**Passage:**
^^^^
In case a leakage is detected, operators often try to seal the leakage and to maintain the tightness between the coke oven door and the coke oven door frame. For this purpose, manual tightening and/or sealing methods are carried out by operators. For example, operators try to stop leakages by applying a hardening liquid or a sealing paste, which is time and cost intensive. In addition, the appliance of said substances is often also very inefficient, since further leakages might still develop due to further bending of the coke oven door and/or the coke oven (door) frame during the coking process.
The present disclosure provides a coke oven door sealing device, a coke oven chamber and a coke oven battery, which reduce the occurrence of leakages. This is achieved by a coke oven sealing device, a coke oven chamber and a coke oven battery according to the disclosure.
The present disclosure is based on the finding that a particular arrangement of the elements of a coke oven door sealing device may constitute a self-adjusting mechanism which is not affected by thermal deformation of the coke oven door and/or the coke oven door frame. Furthermore, the present disclosure is also based on the finding that large flames may develop when a coke oven door is opened. It has been found by the inventors that these flames are created at a certain distance from the sealing piece.
It seems that because the hot gases rush out from the coke oven chamber at great speeds as soon as it is opened, it takes a certain time during which these gases travel a certain distance before the gases and the ambient air are sufficiently mixed to catch fire. It has been found that this distance between the flames and the sealing piece is enough so that the temperatures at the sealing piece are much lower that could have been expected and are in fact—quite surprisingly—below the critical temperature of the sealing piece.
Surprisingly, the sealing piece is thus not directly exposed to the flames and therefore the temperatures at the level of the sealing piece are much less than expected and below a critical temperature of the sealing piece. The sealing piece is neither in direct contact with the flames, nor does is suffer a structural damage from the heat transferred by the coke oven and/or the flames and/or the hot coke oven gases. In consequence, flexible sealing pieces, such as e.g. sealing pieces made e.g. of silicone or other suitable materials, may be used for providing a self-adjusting sealing mechanism.
The volume of escaping coke oven gasses is significantly reduced due to the self-adjusting sealing mechanism and the arrangement of a flexible and gastight sealing piece. The number of leakages during coking requiring operators to apply manual tightening and/or sealing methods is consequently considerably lowered. Thus the operability of the coke oven is particularly enhanced.
The negative environmental impacts caused by escaping coke oven gasses is significantly reduced.
The present disclosure relates to a coke oven door sealing device for sealing a coke oven door against a sealing surface of a coke oven door frame of a coke oven chamber. The coke oven door sealing device comprises: a coke oven door having a panel unit for closing the coke oven chamber; a fixture device for holding a sealing piece in a peripheral area of the coke oven door opposite to the sealing surface; and the sealing piece, wherein the sealing piece is configured to be operated in a first operating state or a second operating state. In the first operating state, the sealing piece is spaced at a first distance from the sealing surface arranged opposite of the sealing piece. In a second operating state, the sealing piece contacts the sealing surface, such that in the second operating state, the sealing piece and the panel unit at least partially shape a cavity.
^^^^
**Data shown:**
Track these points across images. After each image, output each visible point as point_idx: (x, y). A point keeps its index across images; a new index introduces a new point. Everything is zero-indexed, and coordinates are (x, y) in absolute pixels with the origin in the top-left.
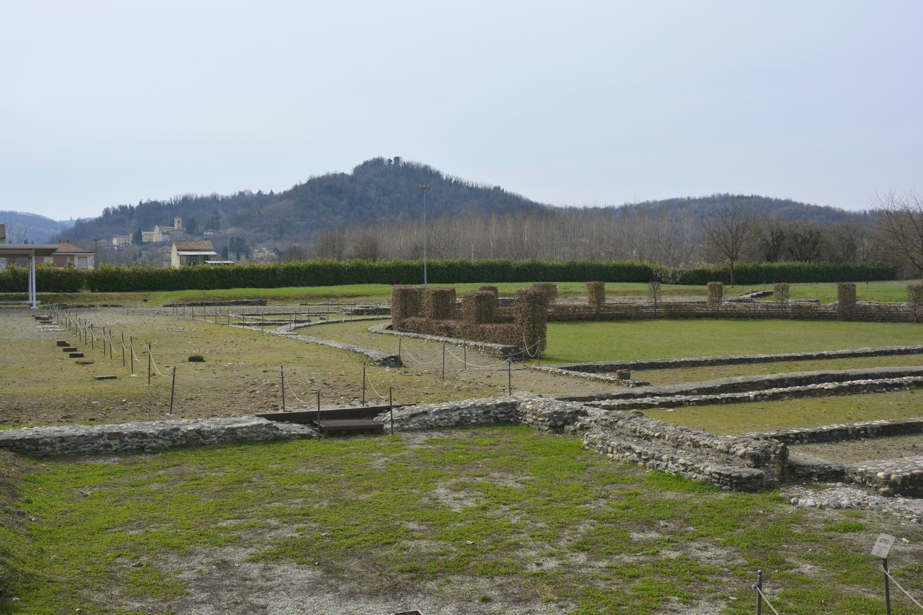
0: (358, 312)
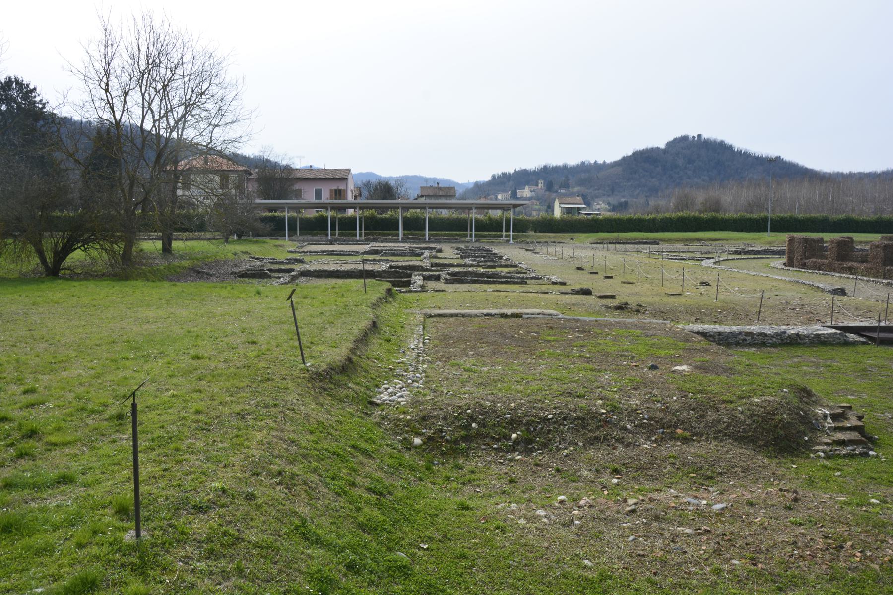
0: (736, 253)
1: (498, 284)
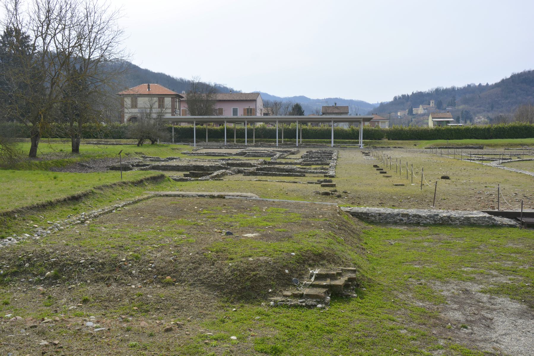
^^^^
**Objective 1:** Please list the components that the coke oven door sealing device comprises, according to the passage on coke oven door sealing.
**Objective 2:**
Answer these questions from the passage on coke oven door sealing.
(a) What two substances do operators apply to try to stop leakages?
(b) What material is given as an example for flexible sealing pieces?
(c) Where is the sealing piece in the first operating state?

**Task solution 1:**
- A coke oven door having a panel unit for closing the coke oven chamber
- A fixture device for holding a sealing piece in a peripheral area of the coke oven door opposite to the sealing surface
- The sealing piece, configured to be operated in a first operating state or a second operating state

**Task solution 2:**
(a) A hardening liquid or a sealing paste.
(b) Silicone.
(c) It is spaced at a first distance from the sealing surface arranged opposite of it.